Oh, but all those extra breaths are worth it when you lay down on this sucker. I have slept so comfortably, on my sides and stomach even, not bottoming out like I used to. I've never gotten a better night's sleep out in the wilderness, in fact.
And although I haven't really needed it down here in Florida, the pad is very warm (almost too hot in fact). I also love the contoured shape...why carry around a square pad if you don't need it? Leaves more room in the tent and can be used inside a sleeping bag or bivy.
Also, the Xlite rolls up into the size of a Nalgene 1 L bottle...amazing. Just be sure to unroll it when you get home and let it breathe...you can actually see through the fabric to see all the condensation after use...yuck.
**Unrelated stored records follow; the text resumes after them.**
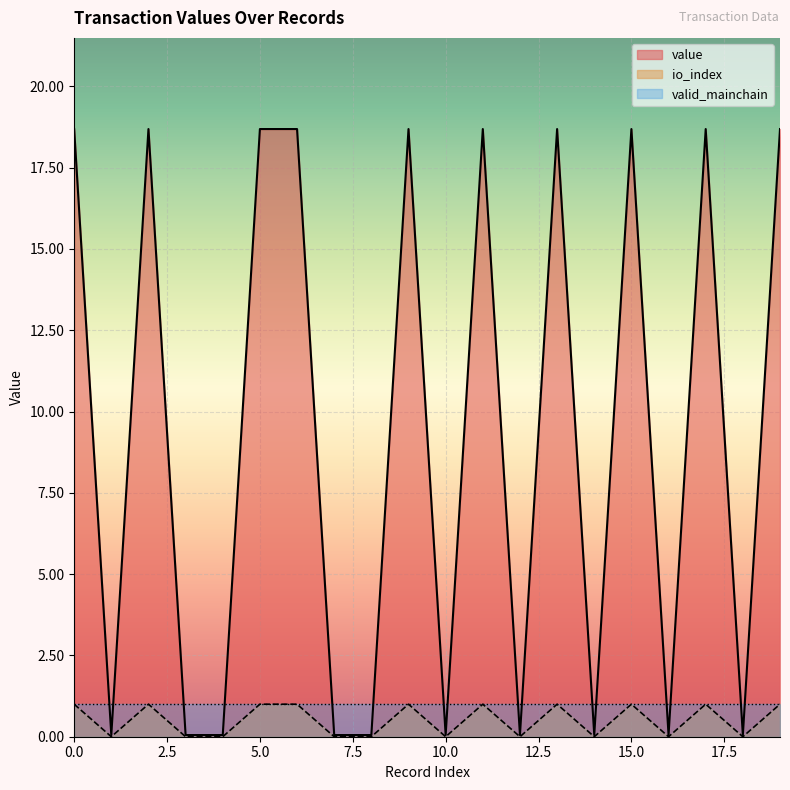

The value series shows 1.0 at 2. True or false?

True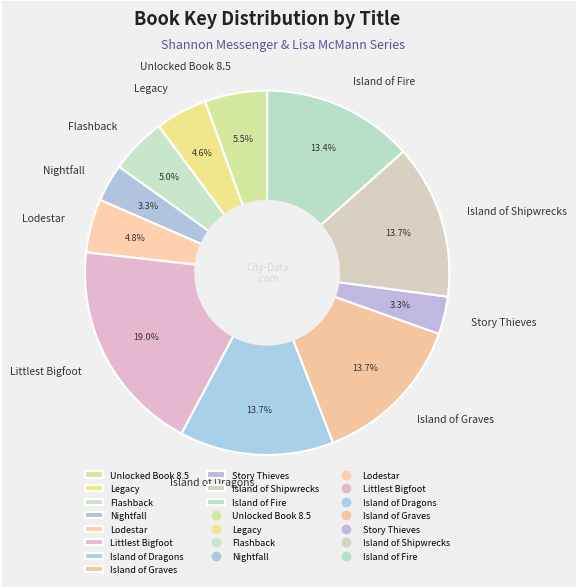

How many slices are in this pie chart?

11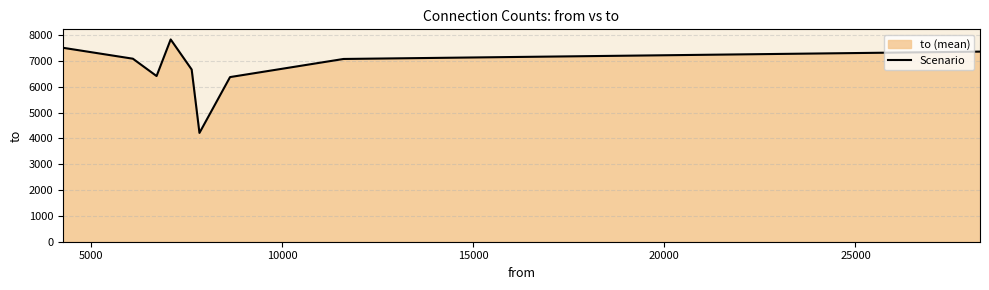

What is the maximum value shown in the chart?

7836.0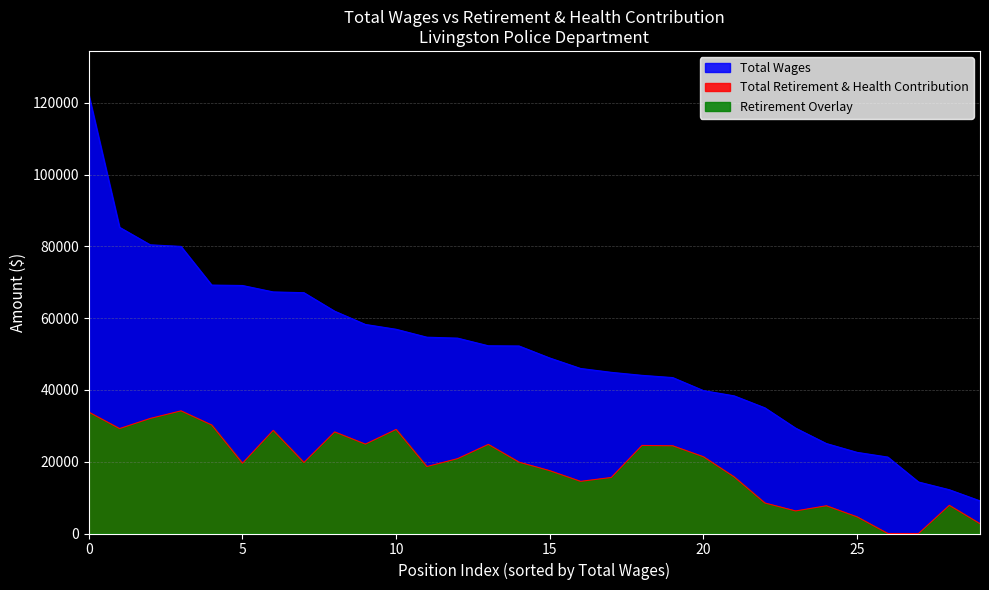

List the series in order of their overall mean, highest first.

Total Wages, Total Retirement & Health Contribution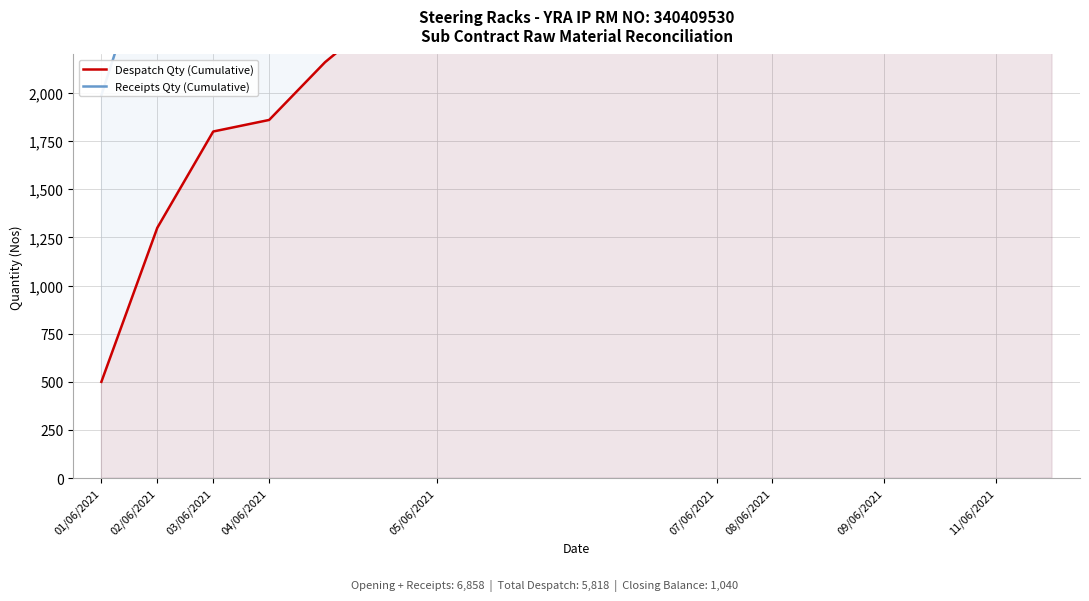

Which category has the highest value in the Receipts Qty (Cumulative) series?

05/06/2021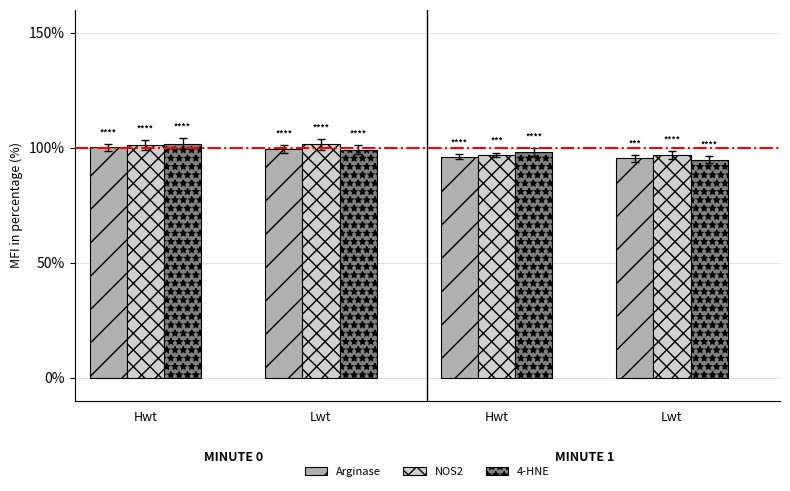

What is the value of the Arginase bar at the 3rd from the left?

100.2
Many reviewers have a problem with the pad being noisy...due to the built in metallic mylar material, kind of like a space blanket...but I don't find this to be a problem. The other concern is durability. I have been using mine regularly for 3 years and still have yet to develop any leaks. There will undoubtedly come a time though but holes can generally easily be fixed if you have the skills to fix a flat on a bike. It comes with patches, the same glue-less type you can get at a bike store for tube. I carry a few in my first aid kit.
If you get a major rip, well, I'd be willing to bet that the company would replace it for free. They have repeatedly serviced or replaced my Platypus bladders when they went bad, all for free. So I feel confident they will stand behind this product too. Which is why I felt justified in spending so much on this pad.
One final note, this pad is very temperature sensitive...keep in mind the scientific principles of gases and temps. On my first trip with this pad, I inflated it in the late afternoon while the Florida sun was beating down on my tent. The temp dropped about 20 degrees by the time I went to bed and the pad shrunk too...thought it already had a hole but no, was just the temp difference. A few more breaths and it stayed firm throughout the night. You may need to adjust accordingly.